One of most enlightening aspects of Spaceman is learning about the staggering amount of training an astronaut needs. It includes not weeks or months, but years in places like the Neutral Buoyancy Pool, practicing space walk maneuvers until they become muscle memory. There are years of fighter jet flying, and endless classes in engineering and math. It makes you appreciate the dedication that each crew member must possess to fly to space maybe one, two,or three times in their entire lives. It’s inspiring to think about people who train for 20 years for a total of two months worth of work. And there’s always that chance those 20 years will lead to you dying atop a rocket.
Needless to say, this career is not for everyone. It’s for the super elite (that’s why Tom Wolfe called it “The Right Stuff”). Luckily for science and humanity, there are men and women who are up to the challenge and who are willing to risk their lives in the name of exploration. While they may not have super powers, they do have a superhuman determination to go to space, no matter what the cost.
In 2003 that cost hit Massimino—the NASA community, and the nation—very hard once again. That February, the Columbia space shuttle disintegrated over Texas and Louisiana as it re-entered Earth’s atmosphere, killing all seven crew members.
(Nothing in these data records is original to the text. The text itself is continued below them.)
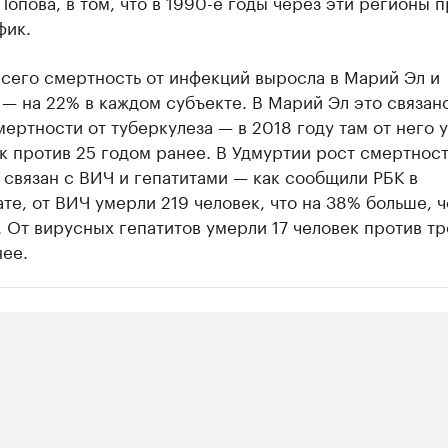
Попова, в том, что в 1990-е годы через эти регионы 
фик.
сего смертность от инфекций выросла в Марий Эл и
— на 22% в каждом субъекте. В Марий Эл это связан
ертности от туберкулеза — в 2018 году там от него 
к против 25 годом ранее. В Удмуртии рост смертност
связан с ВИЧ и гепатитами — как сообщили РБК в
те, от ВИЧ умерли 219 человек, что на 38% больше, ч
. От вирусных гепатитов умерли 17 человек против тр
ее.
Massimino was with his family in Houston at the time, nowhere near the Kennedy Space Center control room. “I felt completely helpless,” he writes. “I felt like I should be in Florida with the families. I wanted to wake up and find that the whole morning had been a nightmare. We lost seven members of our family that day.” He coped with the loss by joining the investigation committee to determine what happened. It found that foam insulation broke off the shuttle, hitting the wing, which damaged its protective carbon heat shield, letting super heated gases enter the wing and completely erode it. The commission used the shuttle Enterprise to conduct research on the wing. Enterprise now sits at The Intrepid Sea, Air & Space museum in New York City, where Mike also serves as senior space advisor.
It’s clear from his telling that Massimino loves space, the community and family who belong to it, and in particular the Hubble Space Telescope for what it stands for in his thinking. Working on something like Hubble, and what it gave the world, was the reason he worked so hard for so long. “Exploration is what we do,” he writes. “It’s a basic human need—understanding what’s happening at the other end of the galaxy is a path to understanding ourselves, who we are and why we’re here….[T]here was no question, it was worth the risk.”